The Grimm Book Bindery is a small Georgian Revival-styled shop built in 1926 in Madison, Wisconsin for the only dedicated book-binding business in town, run by the Grimm family for 60 years. In 1986 it was added to the National Register of Historic Places.

==History==
Gottlieb Grimm was a German immigrant who came to Madison in 1850 to work for Charles Weed in his book-bindery. There, Gottlieb is said to have bound the first book in Madison. After 24 years of ups and downs, the immigrant ended up as head of the shop and changed its name to Grimm Book Bindery. The building at that time was in the Journal Block. In 1909 it moved to Carroll Street, and in 1916 they built a shop at 324-328 W. Gorham.

By 1924 Gottlieb's children and grandchildren ran the business, which "bound volumes for the state government, the university, other community libraries, city directories, student theses, and private libraries." Despite this business, the building on West Gorham was too large, so the Grimms decided to build a smaller shop. To design the new shop, they hired Madison architect Alvin Small, who had designed Prairie style homes like the 1914 Louis Hirsig house and Prairie style commercial buildings like the 1914 Eddy store.

For the new Grimm Bindery, Small designed a small shop in Georgian Revival style, similar in style to Ben Franklin's printing shop in Philadelphia. The building is one story on a raised basement, with walls clad in red brick. The front door is centered, framed in classically-styled concrete beneath a small pediment. On each side is a large window with a round arch at the top. Topping the wall is a metal cornice decorated with modillions, beneath a short gable roof facade with a stepped parapet on each end, somewhat like Federal style. Above the front door is a neo-colonial-style sign proclaiming "Grimm BOOK BINDERY." Inside, the front door opened to a staircase which led up to an office on the left and the binding room on the right. The basement held a sewing room.

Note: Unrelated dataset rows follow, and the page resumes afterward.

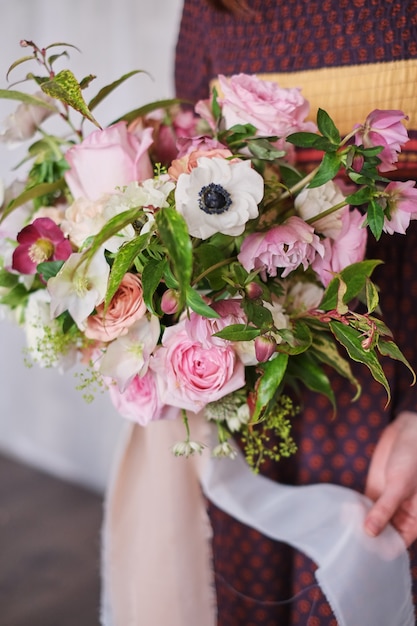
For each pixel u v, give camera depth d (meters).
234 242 0.74
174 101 0.87
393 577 0.85
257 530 1.00
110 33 2.14
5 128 0.88
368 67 0.90
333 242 0.77
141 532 0.98
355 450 0.94
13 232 0.87
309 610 0.96
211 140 0.77
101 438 2.41
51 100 0.89
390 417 0.92
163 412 0.79
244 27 1.00
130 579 1.01
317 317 0.75
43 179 0.89
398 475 0.84
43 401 2.56
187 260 0.61
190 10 1.08
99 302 0.71
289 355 0.81
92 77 0.78
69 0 2.20
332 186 0.76
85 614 1.83
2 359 2.66
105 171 0.78
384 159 0.73
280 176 0.83
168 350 0.73
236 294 0.75
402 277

The Grimms continued business in this building for 60 years, keeping the exterior very intact. Around 1986 they moved their operations to a different building in Monona and the 1926 building was remodeled into apartments. The NRHP nomination at that time nominated the Grimm Bindery as "possibly the best small Georgian Revival commercial building in Madison" and "the work of a locally important architect, Alvin Small."